Lesbisches Paar aus Österreich wurde zum Opfer einer Gesetzeslücke

Symbolfoto - Babyfüße
Symbolfoto - khomich/Fotolia

Unter einer unglaublichen Gesetzeslücke leidet ein lesbisches Paar: Weil eine der beiden Frauen mit einer privaten Samenspende schwanger geworden ist, wird der anderen Frau nun die gemeinsame Elternschaft und Obsorge für den gemeinsamen Buben verweigert – und das, obwohl das Paar in einer Eingetragenen Partnerschaft lebt. Das berichtet die Kronen Zeitung.

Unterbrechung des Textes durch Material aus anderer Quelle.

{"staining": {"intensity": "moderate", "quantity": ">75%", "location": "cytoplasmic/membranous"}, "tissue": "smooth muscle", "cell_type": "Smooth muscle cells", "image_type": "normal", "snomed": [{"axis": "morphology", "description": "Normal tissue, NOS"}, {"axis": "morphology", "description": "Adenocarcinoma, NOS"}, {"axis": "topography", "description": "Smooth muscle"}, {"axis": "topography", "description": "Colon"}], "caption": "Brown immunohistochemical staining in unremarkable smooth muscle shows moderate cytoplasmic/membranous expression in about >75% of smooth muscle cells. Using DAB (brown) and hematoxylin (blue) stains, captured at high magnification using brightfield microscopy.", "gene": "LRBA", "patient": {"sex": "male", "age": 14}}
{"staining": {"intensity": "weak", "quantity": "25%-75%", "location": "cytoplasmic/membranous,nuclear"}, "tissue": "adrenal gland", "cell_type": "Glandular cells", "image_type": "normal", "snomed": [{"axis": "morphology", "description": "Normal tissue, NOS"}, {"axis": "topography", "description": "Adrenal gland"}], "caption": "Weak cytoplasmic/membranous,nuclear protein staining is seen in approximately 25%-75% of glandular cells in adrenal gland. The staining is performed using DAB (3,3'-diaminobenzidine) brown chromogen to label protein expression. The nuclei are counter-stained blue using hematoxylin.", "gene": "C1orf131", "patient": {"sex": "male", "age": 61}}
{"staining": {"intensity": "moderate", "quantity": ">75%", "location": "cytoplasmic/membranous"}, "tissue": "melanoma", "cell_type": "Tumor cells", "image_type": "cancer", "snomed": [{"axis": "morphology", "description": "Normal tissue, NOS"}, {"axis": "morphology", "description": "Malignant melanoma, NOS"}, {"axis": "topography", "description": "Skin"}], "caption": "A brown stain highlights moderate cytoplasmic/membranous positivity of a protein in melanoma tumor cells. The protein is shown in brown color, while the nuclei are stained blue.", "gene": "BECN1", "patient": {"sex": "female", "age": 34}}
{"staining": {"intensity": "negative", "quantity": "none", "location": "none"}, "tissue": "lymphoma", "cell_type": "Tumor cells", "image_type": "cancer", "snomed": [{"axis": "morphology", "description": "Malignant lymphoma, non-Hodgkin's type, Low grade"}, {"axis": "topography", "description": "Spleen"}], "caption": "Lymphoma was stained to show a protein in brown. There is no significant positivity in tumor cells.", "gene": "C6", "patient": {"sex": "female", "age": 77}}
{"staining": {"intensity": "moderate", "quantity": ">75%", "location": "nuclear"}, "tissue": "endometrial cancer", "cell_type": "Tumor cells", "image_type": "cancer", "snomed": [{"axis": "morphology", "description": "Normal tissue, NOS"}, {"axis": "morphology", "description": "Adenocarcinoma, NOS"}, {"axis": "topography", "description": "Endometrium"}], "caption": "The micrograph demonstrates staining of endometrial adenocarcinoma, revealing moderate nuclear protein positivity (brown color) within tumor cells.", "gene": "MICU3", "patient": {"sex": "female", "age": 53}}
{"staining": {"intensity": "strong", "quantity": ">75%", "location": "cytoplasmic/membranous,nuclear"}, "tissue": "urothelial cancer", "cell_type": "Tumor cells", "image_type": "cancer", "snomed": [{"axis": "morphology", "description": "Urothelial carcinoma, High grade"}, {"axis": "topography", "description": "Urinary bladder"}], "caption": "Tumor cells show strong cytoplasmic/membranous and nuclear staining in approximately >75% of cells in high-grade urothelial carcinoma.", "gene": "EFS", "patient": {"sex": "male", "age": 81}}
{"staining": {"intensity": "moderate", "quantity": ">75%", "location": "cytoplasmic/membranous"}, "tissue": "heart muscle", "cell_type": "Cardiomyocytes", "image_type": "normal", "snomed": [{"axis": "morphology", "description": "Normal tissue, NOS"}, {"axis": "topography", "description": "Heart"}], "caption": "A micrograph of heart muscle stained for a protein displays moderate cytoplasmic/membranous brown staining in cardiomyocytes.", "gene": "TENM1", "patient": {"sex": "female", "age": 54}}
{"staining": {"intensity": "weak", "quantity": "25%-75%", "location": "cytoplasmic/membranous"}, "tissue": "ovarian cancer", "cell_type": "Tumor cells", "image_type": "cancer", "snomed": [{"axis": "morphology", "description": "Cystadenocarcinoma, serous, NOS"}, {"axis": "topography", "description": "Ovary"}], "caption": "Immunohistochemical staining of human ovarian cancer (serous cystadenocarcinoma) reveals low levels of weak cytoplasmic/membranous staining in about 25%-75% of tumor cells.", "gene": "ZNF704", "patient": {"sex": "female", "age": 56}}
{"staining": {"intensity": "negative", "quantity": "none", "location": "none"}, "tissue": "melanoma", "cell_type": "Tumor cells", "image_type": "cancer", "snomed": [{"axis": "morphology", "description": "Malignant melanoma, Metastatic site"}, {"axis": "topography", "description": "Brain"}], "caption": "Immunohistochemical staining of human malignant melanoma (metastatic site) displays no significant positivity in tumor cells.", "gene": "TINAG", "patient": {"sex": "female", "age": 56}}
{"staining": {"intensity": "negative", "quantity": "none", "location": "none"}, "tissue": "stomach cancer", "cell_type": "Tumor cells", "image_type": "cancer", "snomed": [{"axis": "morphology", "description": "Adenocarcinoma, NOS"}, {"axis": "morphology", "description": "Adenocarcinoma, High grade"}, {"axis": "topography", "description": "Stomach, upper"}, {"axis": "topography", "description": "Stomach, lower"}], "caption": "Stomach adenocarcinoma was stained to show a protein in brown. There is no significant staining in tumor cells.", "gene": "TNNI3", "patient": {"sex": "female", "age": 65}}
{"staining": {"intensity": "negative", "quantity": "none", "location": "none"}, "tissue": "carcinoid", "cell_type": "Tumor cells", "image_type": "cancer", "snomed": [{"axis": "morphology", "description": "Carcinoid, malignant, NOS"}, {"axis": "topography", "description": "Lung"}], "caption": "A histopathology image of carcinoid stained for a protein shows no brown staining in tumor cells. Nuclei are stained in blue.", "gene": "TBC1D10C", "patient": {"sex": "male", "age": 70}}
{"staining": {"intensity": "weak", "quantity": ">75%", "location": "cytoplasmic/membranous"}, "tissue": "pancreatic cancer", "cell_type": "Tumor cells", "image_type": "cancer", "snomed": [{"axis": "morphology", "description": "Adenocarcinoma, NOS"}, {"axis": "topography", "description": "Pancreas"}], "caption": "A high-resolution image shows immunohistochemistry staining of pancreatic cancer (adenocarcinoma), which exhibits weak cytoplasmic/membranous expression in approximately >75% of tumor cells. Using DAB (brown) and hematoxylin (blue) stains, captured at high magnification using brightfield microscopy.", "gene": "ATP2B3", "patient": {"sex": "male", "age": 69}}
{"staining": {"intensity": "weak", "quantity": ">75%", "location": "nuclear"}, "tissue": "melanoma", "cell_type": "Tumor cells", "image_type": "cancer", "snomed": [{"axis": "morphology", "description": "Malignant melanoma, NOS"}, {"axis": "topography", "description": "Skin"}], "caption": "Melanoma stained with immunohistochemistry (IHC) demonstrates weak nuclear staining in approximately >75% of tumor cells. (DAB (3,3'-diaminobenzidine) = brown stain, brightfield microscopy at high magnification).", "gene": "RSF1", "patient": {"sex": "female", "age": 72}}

„Die Rechtslage ist tatsächlich so“, sagt RKL-Präsident Graupner

„Die Rechtslage ist tatsächlich so“, bestätigt Helmut Graupner, Rechtsanwalt und Präsident des Rechtskomitees Lambda (RKL) der Boulevardzeitung. Liegt keine medizinisch unterstützte Fortpflanzung vor, gebe es bei lesbischen Paaren in Eingetragener Partnerschaft oder Ehe keine automatische Elternschaft oder in Lebensgemeinschaften eine Mutterschaftsanerkenntnis.

Heterosexuelle Paare, die zu einer privaten Samenspende greifen, haben dieses Problem nicht. „Hätten wir in einer Klinik befruchten lassen, wäre es kein Problem gewesen, die zweite Mutterschaft beziehungsweise die Obsorge anerkennen zu lassen“, ärgern sich die beiden Frauen.

Für eine Adoption ist die Partnerin der Mutter zu jung

Die einzige Möglichkeit für eine gemeinsame Elternschaft wäre, wenn die Partnerin der leiblichen Mutter den im September geborenen Buben adoptiert. Doch dafür ist sie zu jung. Denn das Gesetz sieht für Adoptionen ein Mindestalter von 25 Jahren vor, sie selbst ist aber erst 23 Jahre.

Eine Regelung, die nach Ansicht einiger Juristen verfassungswidrig sein könnte, wenn man sich die aktuelle Rechtsprechung des Verfassungsgerichtshofs (VfGH) ansieht. Bis dahin können die beiden Frauen aber nichts tun, damit ihr Sohn auch rechtlich als ihr gemeinsames Kind anerkannt wird.